Robotics Startup Aims to Bring the Next ChatGPT-Style Breakthrough to Physical AI
A robotics startup is developing foundation models that could transform physical AI, helping robots learn faster with less training data and accelerating the future of intelligent automation.
Before OpenAI’s GPT-3 ushered in the era of foundation models, most organisations developing natural language processing systems created highly specialised models from the ground up, training each one on extensive amounts of task-specific data. Today, that approach has largely shifted. Businesses typically begin with general-purpose foundation models such as OpenAI’s GPT series, Claude, or Llama, then adapt them through prompting or fine-tuning to meet their own requirements.
Pim de Witte, CEO of General Intuition, believes the field of embodied artificial intelligence is heading toward a similar transformation. Instead of gathering enormous real-world datasets to build individual robotic systems for specific tasks, he argues that the industry should focus on creating higher-quality datasets to build foundation models that can transfer knowledge about movement, interaction, and physical reasoning across many environments.
Speaking during a recent episode of the Equity podcast, de Witte said many robotics companies are currently focusing on highly specialised solutions tailored to individual robot types, specific environments, or single hardware platforms.
According to him, much of that specialised work could eventually become unnecessary as more capable general-purpose robotics models emerge, including the foundation model his company has been developing and deploying.

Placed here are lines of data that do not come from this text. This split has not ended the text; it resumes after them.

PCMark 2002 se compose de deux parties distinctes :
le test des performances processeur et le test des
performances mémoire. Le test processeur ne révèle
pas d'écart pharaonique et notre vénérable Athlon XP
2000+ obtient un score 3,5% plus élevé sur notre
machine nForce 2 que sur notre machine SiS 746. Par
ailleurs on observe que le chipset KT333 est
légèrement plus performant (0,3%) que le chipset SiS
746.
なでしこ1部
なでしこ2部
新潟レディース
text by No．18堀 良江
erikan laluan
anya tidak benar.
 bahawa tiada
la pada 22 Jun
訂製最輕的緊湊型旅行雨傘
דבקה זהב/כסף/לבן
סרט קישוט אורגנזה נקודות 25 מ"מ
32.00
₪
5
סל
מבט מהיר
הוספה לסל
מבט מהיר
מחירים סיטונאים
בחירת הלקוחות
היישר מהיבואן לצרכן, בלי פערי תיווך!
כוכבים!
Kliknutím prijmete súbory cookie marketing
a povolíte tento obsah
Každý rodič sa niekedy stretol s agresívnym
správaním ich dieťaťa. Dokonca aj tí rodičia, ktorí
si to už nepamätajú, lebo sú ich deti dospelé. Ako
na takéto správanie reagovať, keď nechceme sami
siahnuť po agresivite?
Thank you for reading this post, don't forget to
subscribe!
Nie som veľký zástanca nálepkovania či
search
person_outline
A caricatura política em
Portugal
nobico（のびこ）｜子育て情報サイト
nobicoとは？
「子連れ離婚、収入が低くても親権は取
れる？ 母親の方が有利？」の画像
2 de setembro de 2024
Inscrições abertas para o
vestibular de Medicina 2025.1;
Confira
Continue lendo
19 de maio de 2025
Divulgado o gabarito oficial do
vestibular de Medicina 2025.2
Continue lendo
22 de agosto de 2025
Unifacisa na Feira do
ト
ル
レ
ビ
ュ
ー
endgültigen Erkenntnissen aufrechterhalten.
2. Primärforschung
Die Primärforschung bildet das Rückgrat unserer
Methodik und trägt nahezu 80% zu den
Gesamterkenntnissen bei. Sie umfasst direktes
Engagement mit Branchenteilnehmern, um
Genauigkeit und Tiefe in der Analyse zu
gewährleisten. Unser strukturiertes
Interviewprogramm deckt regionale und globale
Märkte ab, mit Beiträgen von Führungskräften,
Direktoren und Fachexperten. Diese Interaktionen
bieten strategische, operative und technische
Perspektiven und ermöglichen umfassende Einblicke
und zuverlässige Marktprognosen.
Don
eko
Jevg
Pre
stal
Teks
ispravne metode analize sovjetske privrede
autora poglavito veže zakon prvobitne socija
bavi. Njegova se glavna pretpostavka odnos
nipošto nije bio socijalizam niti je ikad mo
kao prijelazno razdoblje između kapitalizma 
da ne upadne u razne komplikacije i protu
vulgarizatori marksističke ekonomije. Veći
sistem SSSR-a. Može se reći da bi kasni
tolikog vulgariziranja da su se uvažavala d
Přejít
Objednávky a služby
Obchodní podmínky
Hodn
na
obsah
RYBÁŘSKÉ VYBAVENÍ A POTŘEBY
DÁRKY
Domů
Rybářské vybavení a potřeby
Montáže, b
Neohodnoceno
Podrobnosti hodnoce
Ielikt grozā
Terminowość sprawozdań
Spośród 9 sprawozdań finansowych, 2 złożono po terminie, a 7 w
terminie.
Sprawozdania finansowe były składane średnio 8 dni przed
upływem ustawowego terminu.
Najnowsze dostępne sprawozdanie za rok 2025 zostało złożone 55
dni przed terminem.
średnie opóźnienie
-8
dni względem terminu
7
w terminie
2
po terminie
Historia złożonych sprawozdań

De Witte said the real product is the model’s ability to generalise across different situations. He believes that once a model possesses a fundamental understanding of space, time, and physical interaction, companies will no longer need to collect hundreds of thousands—or even millions—of hours of real-world robotics data. Instead, he argues that only a few minutes of task-specific data may be required to adapt a strong foundation model to new environments.
General Intuition has developed its own foundation model by training it on millions of hours of video game data. That training includes detailed information about the controller inputs made by human players and the precise timing of every action. Both de Witte and the company’s lead investor, Vinod Khosla, believe that learning from these action-based datasets is essential for developing AI systems with human-like intuition for understanding space, movement, and time.
The company strengthened that vision last month by raising $320 million in funding at a $2.3 billion valuation. According to General Intuition, its current model has demonstrated the ability to play a video game continuously for several hours while also operating a four-legged robot after being fine-tuned using only eight minutes of real-world robotics data.
De Witte said one of the biggest surprises during testing was that the robot successfully performed zero-shot operation using only its front-facing camera, without relying on additional sensors. The robot was tested in an office environment where people moved around freely, and dynamic objects were introduced, yet it continued to operate successfully. He described the result as an indication of what future robotics systems may be capable of achieving.
General Intuition does not intend to manufacture robots itself. Instead, the company’s long-term objective is to become the foundation model provider for physical AI, supplying the core intelligence that other robotics companies can build on as they develop their own machines.
As de Witte explained, the company’s goal is not to build its own self-driving car business or become a robotics manufacturer. Instead, it wants to make it dramatically easier for the next generation of companies to build autonomous vehicles, robots, and other AI-powered physical systems using its underlying foundation model.